All or Nothing

Today, I had a discussion with someone about the arbitrariness of nothingness and I started to reflect on the existence of nothingness, eternity, impossible, and random (as well as a couple, more controversial religious topics). These terms are absolute to the level of incomprehensibility. Does that make them arbitrary or just too complex for the human mind? I researched the internet, discovering that nihilism is the belief that all is relative, and as a result individually worthless. Ironically, the premise of nihilism isn’t that nothing is arbitrary, but that reality is arbitrary. How can reality be arbitrary if we can touch it, record it, bleed from it and suffer from it?  If reality is defined as our interpretation of truth, it’s pliable. It’s not only variable from person to person, inevitably from moment to moment. An event that provokes emotion in one instance doesn’t necessarily provoke the same emotion at the same intensity in the next moment. We are irrational creatures, translating experiences into different memories at different times. Because we cannot identify a reality definitively, all reality becomes arbitrary.

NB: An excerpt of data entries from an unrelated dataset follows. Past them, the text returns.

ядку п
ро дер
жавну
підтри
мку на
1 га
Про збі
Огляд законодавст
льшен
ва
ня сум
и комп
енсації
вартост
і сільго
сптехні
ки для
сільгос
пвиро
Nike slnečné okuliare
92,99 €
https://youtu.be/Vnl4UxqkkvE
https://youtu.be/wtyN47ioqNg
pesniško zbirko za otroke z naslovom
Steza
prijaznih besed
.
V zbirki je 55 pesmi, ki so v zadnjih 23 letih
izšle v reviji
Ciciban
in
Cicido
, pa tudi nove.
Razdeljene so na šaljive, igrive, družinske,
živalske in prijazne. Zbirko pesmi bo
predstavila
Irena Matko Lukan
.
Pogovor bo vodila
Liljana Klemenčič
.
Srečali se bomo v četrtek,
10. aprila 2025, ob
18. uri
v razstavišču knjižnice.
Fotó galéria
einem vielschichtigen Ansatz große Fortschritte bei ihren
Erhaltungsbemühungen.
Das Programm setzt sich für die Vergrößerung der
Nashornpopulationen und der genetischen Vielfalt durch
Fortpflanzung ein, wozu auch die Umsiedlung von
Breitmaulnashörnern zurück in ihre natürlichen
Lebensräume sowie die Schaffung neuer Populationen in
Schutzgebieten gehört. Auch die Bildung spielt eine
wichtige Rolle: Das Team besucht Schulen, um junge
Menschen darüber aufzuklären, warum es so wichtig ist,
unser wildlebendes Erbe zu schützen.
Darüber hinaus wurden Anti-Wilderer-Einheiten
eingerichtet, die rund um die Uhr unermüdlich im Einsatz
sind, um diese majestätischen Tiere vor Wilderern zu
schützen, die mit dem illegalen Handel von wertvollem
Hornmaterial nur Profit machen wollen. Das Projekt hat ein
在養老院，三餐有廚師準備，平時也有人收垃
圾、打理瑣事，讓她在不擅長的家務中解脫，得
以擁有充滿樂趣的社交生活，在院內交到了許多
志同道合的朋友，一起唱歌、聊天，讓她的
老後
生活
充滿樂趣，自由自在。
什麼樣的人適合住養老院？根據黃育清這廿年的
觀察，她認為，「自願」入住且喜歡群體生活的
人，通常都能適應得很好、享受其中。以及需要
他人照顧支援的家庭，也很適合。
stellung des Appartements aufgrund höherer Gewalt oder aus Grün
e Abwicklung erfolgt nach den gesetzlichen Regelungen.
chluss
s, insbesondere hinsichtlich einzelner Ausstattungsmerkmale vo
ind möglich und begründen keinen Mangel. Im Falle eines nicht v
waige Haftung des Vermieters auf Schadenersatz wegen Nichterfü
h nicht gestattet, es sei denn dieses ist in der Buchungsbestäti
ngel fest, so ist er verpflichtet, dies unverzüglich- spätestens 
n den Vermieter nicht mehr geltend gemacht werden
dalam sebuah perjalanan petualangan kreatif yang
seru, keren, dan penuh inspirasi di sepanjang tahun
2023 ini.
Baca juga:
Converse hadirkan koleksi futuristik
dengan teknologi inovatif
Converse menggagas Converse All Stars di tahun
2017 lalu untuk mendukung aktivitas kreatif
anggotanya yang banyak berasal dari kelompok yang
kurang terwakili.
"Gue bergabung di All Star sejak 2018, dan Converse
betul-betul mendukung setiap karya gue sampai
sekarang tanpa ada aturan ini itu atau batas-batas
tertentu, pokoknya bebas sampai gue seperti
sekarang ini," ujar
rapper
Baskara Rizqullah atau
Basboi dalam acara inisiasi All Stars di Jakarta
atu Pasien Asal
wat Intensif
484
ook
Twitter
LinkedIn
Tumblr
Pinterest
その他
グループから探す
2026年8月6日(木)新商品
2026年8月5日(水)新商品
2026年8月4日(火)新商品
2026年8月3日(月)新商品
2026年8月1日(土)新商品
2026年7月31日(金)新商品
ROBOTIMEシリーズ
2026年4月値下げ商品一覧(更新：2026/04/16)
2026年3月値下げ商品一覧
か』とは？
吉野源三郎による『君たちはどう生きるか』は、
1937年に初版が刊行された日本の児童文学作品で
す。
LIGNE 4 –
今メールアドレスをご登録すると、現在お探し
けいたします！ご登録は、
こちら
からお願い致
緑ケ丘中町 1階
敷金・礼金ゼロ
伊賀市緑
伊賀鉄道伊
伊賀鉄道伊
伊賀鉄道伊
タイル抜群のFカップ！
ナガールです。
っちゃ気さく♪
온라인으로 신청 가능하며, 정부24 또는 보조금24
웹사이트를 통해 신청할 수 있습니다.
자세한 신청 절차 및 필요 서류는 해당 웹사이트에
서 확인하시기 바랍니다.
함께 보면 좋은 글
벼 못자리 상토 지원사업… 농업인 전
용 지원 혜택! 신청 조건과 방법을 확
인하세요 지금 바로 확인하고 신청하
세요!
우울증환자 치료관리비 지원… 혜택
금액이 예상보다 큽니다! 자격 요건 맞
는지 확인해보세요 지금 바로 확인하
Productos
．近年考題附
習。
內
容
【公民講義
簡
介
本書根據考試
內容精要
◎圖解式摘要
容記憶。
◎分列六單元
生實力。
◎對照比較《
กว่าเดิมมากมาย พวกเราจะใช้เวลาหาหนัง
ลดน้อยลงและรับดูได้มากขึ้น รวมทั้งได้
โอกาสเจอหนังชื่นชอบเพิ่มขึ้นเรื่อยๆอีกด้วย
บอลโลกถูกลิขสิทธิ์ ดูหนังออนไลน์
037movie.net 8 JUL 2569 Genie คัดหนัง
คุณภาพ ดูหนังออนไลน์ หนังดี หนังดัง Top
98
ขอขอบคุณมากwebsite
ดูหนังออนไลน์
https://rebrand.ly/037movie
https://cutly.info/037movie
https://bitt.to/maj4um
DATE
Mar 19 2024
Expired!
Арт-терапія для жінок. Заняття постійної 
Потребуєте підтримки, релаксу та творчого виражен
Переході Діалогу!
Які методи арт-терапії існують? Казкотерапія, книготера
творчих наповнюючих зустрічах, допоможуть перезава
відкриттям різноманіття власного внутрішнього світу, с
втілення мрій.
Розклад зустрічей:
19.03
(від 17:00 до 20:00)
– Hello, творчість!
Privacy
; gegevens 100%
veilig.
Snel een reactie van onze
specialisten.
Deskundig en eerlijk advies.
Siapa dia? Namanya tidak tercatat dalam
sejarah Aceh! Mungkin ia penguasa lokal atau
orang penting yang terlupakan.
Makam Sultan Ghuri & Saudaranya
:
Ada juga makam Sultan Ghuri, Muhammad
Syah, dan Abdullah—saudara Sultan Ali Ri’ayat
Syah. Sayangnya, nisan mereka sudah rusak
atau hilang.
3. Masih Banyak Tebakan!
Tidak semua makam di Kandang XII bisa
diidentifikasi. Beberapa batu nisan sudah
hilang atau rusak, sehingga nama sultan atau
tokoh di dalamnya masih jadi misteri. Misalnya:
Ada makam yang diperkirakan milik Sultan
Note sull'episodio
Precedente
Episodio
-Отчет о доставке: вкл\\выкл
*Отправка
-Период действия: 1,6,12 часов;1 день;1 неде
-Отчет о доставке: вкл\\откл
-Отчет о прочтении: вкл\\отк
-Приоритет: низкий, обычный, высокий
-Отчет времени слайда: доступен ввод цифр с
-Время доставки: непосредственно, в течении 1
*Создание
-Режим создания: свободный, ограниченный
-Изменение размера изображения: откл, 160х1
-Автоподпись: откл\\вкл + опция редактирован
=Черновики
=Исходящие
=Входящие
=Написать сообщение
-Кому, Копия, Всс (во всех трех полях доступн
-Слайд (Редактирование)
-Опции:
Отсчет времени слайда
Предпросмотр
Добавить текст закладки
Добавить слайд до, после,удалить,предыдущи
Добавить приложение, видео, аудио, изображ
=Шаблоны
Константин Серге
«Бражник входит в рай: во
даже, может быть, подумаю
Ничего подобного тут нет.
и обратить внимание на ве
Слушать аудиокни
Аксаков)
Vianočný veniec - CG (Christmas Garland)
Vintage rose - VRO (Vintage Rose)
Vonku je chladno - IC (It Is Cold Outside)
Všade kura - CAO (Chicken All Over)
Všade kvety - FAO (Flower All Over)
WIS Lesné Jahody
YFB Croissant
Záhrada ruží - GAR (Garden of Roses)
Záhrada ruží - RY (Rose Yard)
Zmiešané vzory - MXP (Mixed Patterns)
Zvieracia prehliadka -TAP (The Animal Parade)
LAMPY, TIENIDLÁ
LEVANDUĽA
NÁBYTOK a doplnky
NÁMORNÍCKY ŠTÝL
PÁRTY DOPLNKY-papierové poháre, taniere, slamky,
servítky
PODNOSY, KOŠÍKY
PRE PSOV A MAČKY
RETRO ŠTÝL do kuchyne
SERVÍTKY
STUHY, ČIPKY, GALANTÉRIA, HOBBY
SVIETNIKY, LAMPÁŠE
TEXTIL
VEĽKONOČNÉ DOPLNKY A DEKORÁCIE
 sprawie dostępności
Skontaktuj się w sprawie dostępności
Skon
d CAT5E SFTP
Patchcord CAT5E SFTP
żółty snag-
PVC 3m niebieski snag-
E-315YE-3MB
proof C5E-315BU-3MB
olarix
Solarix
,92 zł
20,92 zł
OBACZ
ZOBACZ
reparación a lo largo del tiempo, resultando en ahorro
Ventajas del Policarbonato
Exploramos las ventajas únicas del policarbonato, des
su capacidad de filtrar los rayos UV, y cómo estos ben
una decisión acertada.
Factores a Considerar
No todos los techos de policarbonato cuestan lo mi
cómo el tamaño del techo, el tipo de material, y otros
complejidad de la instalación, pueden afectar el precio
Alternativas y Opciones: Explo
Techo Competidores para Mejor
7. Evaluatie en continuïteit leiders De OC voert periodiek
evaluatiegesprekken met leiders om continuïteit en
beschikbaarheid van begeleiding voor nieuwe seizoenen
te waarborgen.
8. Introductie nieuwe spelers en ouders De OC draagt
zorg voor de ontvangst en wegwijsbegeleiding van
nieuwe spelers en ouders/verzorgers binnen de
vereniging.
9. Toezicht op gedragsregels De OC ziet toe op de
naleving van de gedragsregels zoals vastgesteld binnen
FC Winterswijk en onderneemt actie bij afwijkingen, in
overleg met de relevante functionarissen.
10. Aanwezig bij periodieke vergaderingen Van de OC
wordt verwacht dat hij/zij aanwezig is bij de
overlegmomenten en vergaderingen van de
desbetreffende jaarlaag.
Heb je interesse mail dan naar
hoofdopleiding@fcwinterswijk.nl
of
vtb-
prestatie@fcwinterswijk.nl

So if reality is arbitrary, does that default nothingness, eternity, impossible and random to being sound? Evidently, we cannot put our hands on these things, cannot assign a number to them, cannot compare them to anything, and cannot strive to reach them. Indeed, these terms return arbitrary definitions, yet ultimately we may not have definitions for them simply because we don’t have the capacity to conceive of their existence in this stage of our evolution.

Overall, we can’t be sure of our reality, and we can’t be sure of our lack of reality. We must accept the arbitrariness of the discernible and the less discernible. Our options consist of trepidating the future or anticipating the future. It really is quite simple when you think about it.